Pemuda mungil itu jelas sekali salah tingkah, tidak berani menatapnya tepat di mata tapi tidak juga melepaskan genggaman pada kaus yang ia kenakan. Ia membasahi bibir. Manis. Pemuda itu manis sekali. Rasanya ia ingin menerkam membabi buta. Ditariknya Nagisa masuk dalam dekapannya yang hangat. Perlahan tapi pasti, ia bisa merasakan kedua tangan pemuda itu balas memeluk punggungnya.

"Tubuhmu mungil sekali. Seperti perempuan." Ia berbisik, diam-diam mengecup tulang belikat yang tertutup kain.

Pemuda itu mengerang jengkel. "Kau yang bertumbuh terlalu cepat."

Ia tertawa. Entah kenapa menghabiskan waktu dengan Nagisa selalu membuatnya ingin tertawa. "Wajahmu juga seperti perempuan. Manis dan menggemaskan."
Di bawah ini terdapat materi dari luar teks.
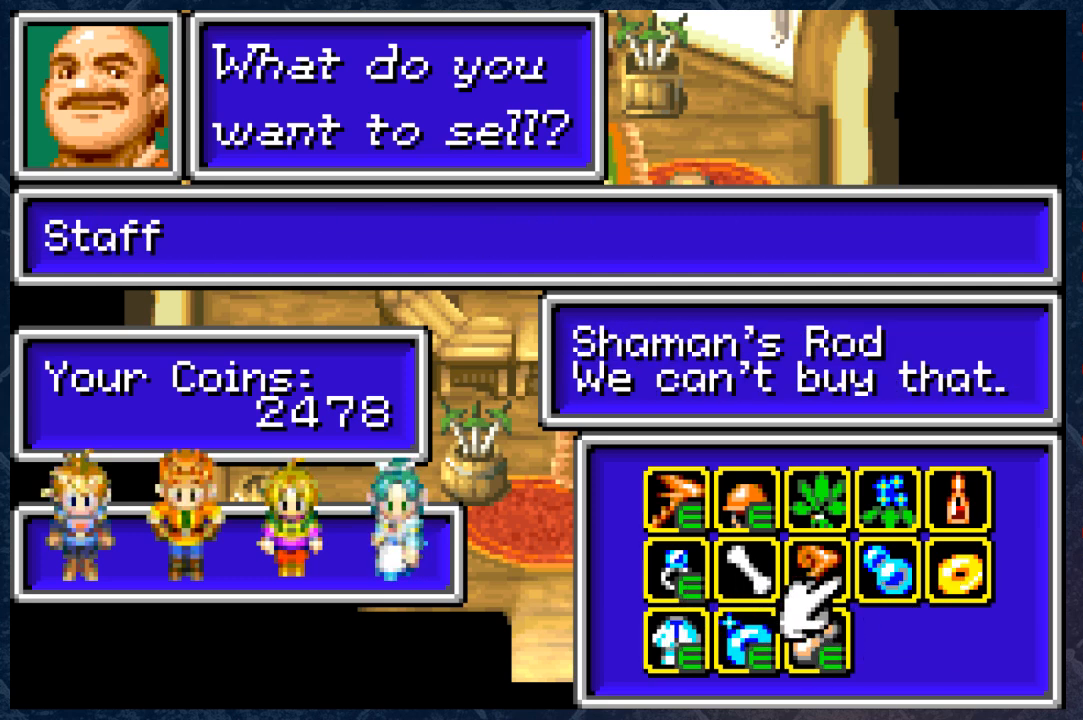
{"buttons": [], "left_stick": "center", "right_stick": "center", "events": [[33, "DPAD_LEFT", "up"], [83, "DPAD_LEFT", "down"], [167, "DPAD_LEFT", "up"], [250, "DPAD_LEFT", "down"], [383, "DPAD_LEFT", "up"]]}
"I-Itu karena aku mirip ibuku!"

Disudutkannya pemuda itu hingga menubruk pelan kaca jendela. Dinginnya membuat pemuda itu bergidik. Ia menjauhkan diri, sebelah tangan menempel di kaca sementara sebelah lagi menangkup wajah Nagisa, mengamati wajah itu lekat-lekat.

Selama hampir tiga tahun sekelas dengan Nagisa di SMP, ia menyadari tidak ada yang berubah dengan wajah pemuda itu. Mata yang masih memancarkan sinar polos, bulu mata panjang, hidung dan bibir yang mungil, surai biru lembut yang senantiasa dikuncir dua, kulit yang halus dan putih. Kalau bukan karena ia pernah melihat seberapa rata dada Nagisa saat pelajaran olahraga, ia pasti sudah bersumpah pemuda itu adalah seorang perempuan.

Namun entah kenapa fakta bahwa Shiota Nagisa adalah seorang laki-laki tulen tidak melenyapkan hasrat Akabane Karma untuk mencecap rasa dari bibir merah yang mungil itu.

Maka ia melakukannya. Karena penasaran bagaimana rasanya mencium laki-laki. Juga karena beribu alasan lain yang tidak bisa ia jelaskan.

Mungkin karena ia suka merasakan tubuh Nagisa menegang kaku, merasakan cengkeraman yang semakin erat di punggungnya, dan merasakan lidah Nagisa malu-malu menyentuh lidahnya yang memaksa masuk melewati bibir mungil itu. Oh, dan jika ia pernah bertanya-tanya apakah rasa Nagisa semanis penampilan pemuda itu, kini ia sudah tahu jawabannya. Pemuda itu manis luar biasa, ia tak tahan. Dentum cepat dan tak beraturan jantung ia dengar tapi ia tak lagi bisa membedakan milik siapa. Milik Nagisa kah, milik dirinya kah, atau malah milik mereka berdua?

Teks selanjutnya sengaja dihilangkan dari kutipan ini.